>>>>

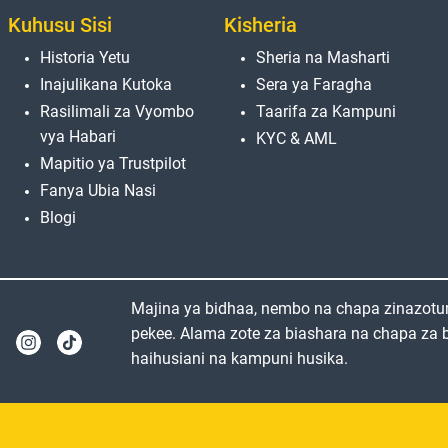
Kuhusu Sisi
Kisheria
Historia Yetu
Sheria na Masharti
Inajulikana Kutoka
Sera ya Faragha
Rasilimali za Vyombo
Taarifa za Kampuni
vya Habari
KYC & AML
Mapitio ya Trustpilot
Fanya Ubia Nasi
Blogi
Majina ya bidhaa, nembo na chapa zinazotu
pekee. Alama zote za biashara na chapa za bi
haihusiani na kampuni husika.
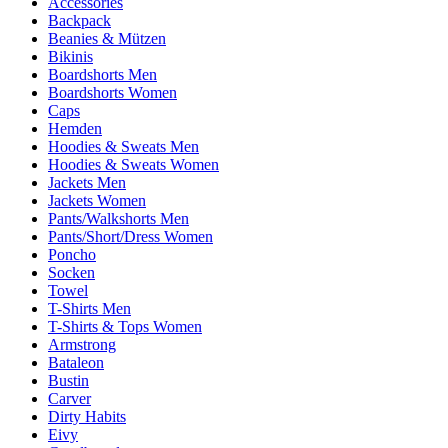
Accessories
Backpack
Beanies & Mützen
Bikinis
Boardshorts Men
Boardshorts Women
Caps
Hemden
Hoodies & Sweats Men
Hoodies & Sweats Women
Jackets Men
Jackets Women
Pants/Walkshorts Men
Pants/Short/Dress Women
Poncho
Socken
Towel
T-Shirts Men
T-Shirts & Tops Women
Armstrong
Bataleon
Bustin
Carver
Dirty Habits
Eivy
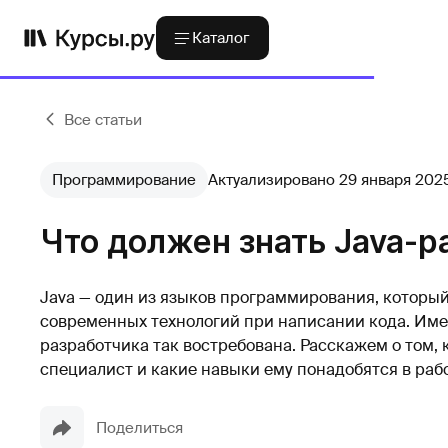
Каталог
Все статьи
Программирование
Актуализировано 29 января 202
Что должен знать Java-р
Java — один из языков программирования, который
современных технологий при написании кода. Име
разработчика так востребована. Расскажем о том,
специалист и какие навыки ему понадобятся в рабо
Поделиться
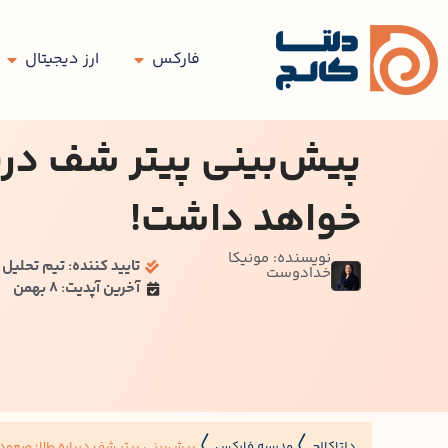
فارکس
ارز دیجیتال
پیش‌بینی پیتر شف دربا
خواهد داشت!
نویسنده: مونیکا
تایید کننده: تیم تحلیل د
خدادوست
آخرین آپدیت: 8 بهمن
دلتاکالج
مدرسه فارکس
پیش‌بینی پیتر شف درباره طلا؛ صعود 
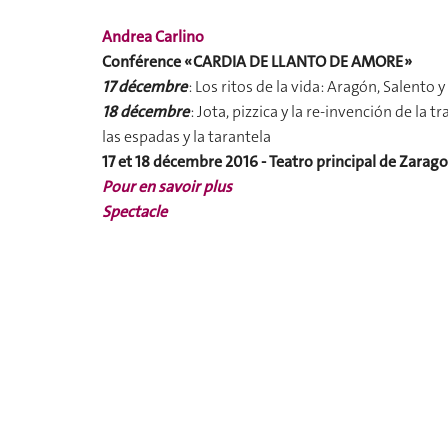
Andrea Carlino
Conférence « CARDIA DE LLANTO DE AMORE »
17 décembre
: Los ritos de la vida: Aragón, Salento y
18 décembre
: Jota, pizzica y la re-invención de la 
las espadas y la tarantela
17 et 18 décembre 2016 - Teatro principal de Zarag
Pour en savoir plus
Spectacle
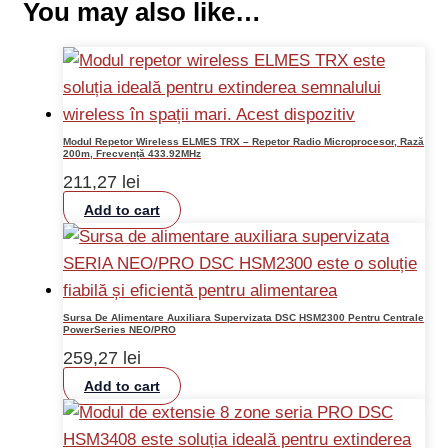
You may also like…
Modul Repetor Wireless ELMES TRX – Repetor Radio Microprocesor, Rază
200m, Frecvență 433.92MHz
211,27
lei
Add to cart
Sursa De Alimentare Auxiliara Supervizata DSC HSM2300 Pentru Centrale
PowerSeries NEO/PRO
259,27
lei
Add to cart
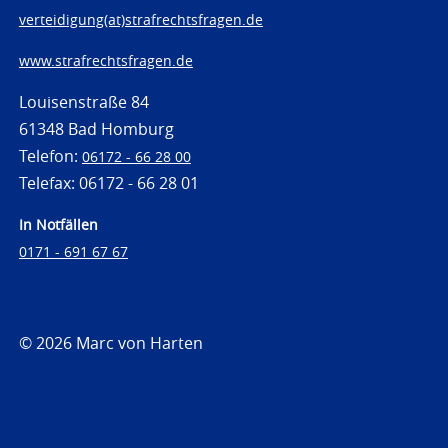
verteidigung(at)strafrechtsfragen.de
www.strafrechtsfragen.de
Louisenstraße 84
61348 Bad Homburg
Telefon:
06172 - 66 28 00
Telefax: 06172 - 66 28 01
In Notfällen
0171 - 691 67 67
© 2026 Marc von Harten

<<<<

### Exercise directions
Reproduce the text of all the rows above, replacing "Add to cart" with "Add to basket" wherever it appears and changing nothing else. Leave the pictures out.

### Exercise solution
Kuhusu Sisi
Kisheria
Historia Yetu
Sheria na Masharti
Inajulikana Kutoka
Sera ya Faragha
Rasilimali za Vyombo
Taarifa za Kampuni
vya Habari
KYC & AML
Mapitio ya Trustpilot
Fanya Ubia Nasi
Blogi
Majina ya bidhaa, nembo na chapa zinazotu
pekee. Alama zote za biashara na chapa za bi
haihusiani na kampuni husika.
Accessories
Backpack
Beanies & Mützen
Bikinis
Boardshorts Men
Boardshorts Women
Caps
Hemden
Hoodies & Sweats Men
Hoodies & Sweats Women
Jackets Men
Jackets Women
Pants/Walkshorts Men
Pants/Short/Dress Women
Poncho
Socken
Towel
T-Shirts Men
T-Shirts & Tops Women
Armstrong
Bataleon
Bustin
Carver
Dirty Habits
Eivy
Каталог
Все статьи
Программирование
Актуализировано 29 января 202
Что должен знать Java-р
Java — один из языков программирования, который
современных технологий при написании кода. Име
разработчика так востребована. Расскажем о том,
специалист и какие навыки ему понадобятся в рабо
Поделиться
فارکس
ارز دیجیتال
پیش‌بینی پیتر شف دربا
خواهد داشت!
نویسنده: مونیکا
تایید کننده: تیم تحلیل د
خدادوست
آخرین آپدیت: 8 بهمن
دلتاکالج
مدرسه فارکس
پیش‌بینی پیتر شف درباره طلا؛ صعود 
Andrea Carlino
Conférence « CARDIA DE LLANTO DE AMORE »
17 décembre
: Los ritos de la vida: Aragón, Salento y
18 décembre
: Jota, pizzica y la re-invención de la 
las espadas y la tarantela
17 et 18 décembre 2016 - Teatro principal de Zarag
Pour en savoir plus
Spectacle
You may also like…
Modul Repetor Wireless ELMES TRX – Repetor Radio Microprocesor, Rază
200m, Frecvență 433.92MHz
211,27
lei
Add to basket
Sursa De Alimentare Auxiliara Supervizata DSC HSM2300 Pentru Centrale
PowerSeries NEO/PRO
259,27
lei
Add to basket
verteidigung(at)strafrechtsfragen.de
www.strafrechtsfragen.de
Louisenstraße 84
61348 Bad Homburg
Telefon:
06172 - 66 28 00
Telefax: 06172 - 66 28 01
In Notfällen
0171 - 691 67 67
© 2026 Marc von Harten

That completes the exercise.